(Brief A): In the records below, take the part that opens with their first line and closes with the line containing "Question: Which of the following is the farthest", and give its lines as a numbered list with blank lines left out.

(Excerpt provided):
╔══
The red convertible was a car that Henry and Lyman bought on a whim. They used it throughout the entire summer (before the war), and it was a time of joy and brotherly escapades, traveling to new places and meeting new people.
Henry is in the Vietnam War in 1970, and when he returns home, he is not the same man. He is nervous and angry. Lyman isn't sure what to do to help.
In order to get through to his brother, Lyman goes out one night and beats the convertible up with a hammer. He does all he can to make the car inoperable, and then sits back and waits. In about a month, Henry finally comes to Lyman and complains that he hasn't taken good care of the car. Lyman hasn't really spoken at all since returning home: this is where he strings together more than six lines.
This is the context of the statement: Lyman [thinks he] manipulates Henry into caring about the car. Lyman says it's a piece of junk, but Henry argues the point and decides to fix it. Lyman seems to think that if he distracts him from his pain, Henry can be saved. He sees hope in his brother's singleminded desire to refurbish the car. By the end of the story, we find that Lyman hasn't really been keeping one step ahead of Henry. Henry has been on to what Lyman was trying to do, and Henry knows what he has become.
The two men go out for a ride to the river water to see how high it is. All of a sudden, Lyman is able to understand his brother's pain. He shouts at him and tells him to wake up, and here Henry admits to what he has become. Henry has lost himself. It's as if he is now just a ghost, a shadow of who he used to be.
╚══
(Brief B):
Answer these questions using the excerpt about the red convertible:
(i) In what year is Henry in the Vietnam War?
(ii) What tool does Lyman use to beat up the convertible?
(iii) Where do the two men go for a ride, and why?

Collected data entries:
╔══
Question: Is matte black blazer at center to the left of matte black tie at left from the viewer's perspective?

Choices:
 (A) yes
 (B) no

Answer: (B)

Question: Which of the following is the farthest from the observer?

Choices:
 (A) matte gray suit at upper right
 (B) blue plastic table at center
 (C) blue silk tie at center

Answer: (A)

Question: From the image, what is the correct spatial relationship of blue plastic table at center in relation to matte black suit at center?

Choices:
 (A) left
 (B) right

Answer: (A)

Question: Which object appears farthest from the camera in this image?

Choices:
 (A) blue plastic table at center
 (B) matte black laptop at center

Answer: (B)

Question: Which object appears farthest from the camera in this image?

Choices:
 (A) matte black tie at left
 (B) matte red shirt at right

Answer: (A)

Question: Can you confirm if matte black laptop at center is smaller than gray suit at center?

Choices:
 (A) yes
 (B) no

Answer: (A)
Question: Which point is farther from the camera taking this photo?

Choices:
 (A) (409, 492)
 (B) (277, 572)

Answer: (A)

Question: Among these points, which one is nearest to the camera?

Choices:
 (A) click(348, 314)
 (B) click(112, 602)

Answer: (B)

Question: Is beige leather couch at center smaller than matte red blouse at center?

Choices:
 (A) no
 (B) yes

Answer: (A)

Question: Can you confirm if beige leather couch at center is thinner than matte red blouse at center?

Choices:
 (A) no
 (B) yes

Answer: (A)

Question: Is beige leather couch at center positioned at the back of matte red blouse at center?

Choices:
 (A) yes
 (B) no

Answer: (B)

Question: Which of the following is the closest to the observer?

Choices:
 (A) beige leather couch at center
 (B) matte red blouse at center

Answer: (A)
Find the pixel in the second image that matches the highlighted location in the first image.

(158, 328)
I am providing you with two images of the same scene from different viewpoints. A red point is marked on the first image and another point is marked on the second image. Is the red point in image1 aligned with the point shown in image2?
╚══
(Answer A):
1. Question: Is matte black blazer at center to the left of matte black tie at left from the viewer's perspective?
2. Choices:
3.  (A) yes
4.  (B) no
5. Answer: (B)
6. Question: Which of the following is the farthest from the observer?

(Answer B):
(i) 1970
(ii) A hammer
(iii) To the river water, to see how high it is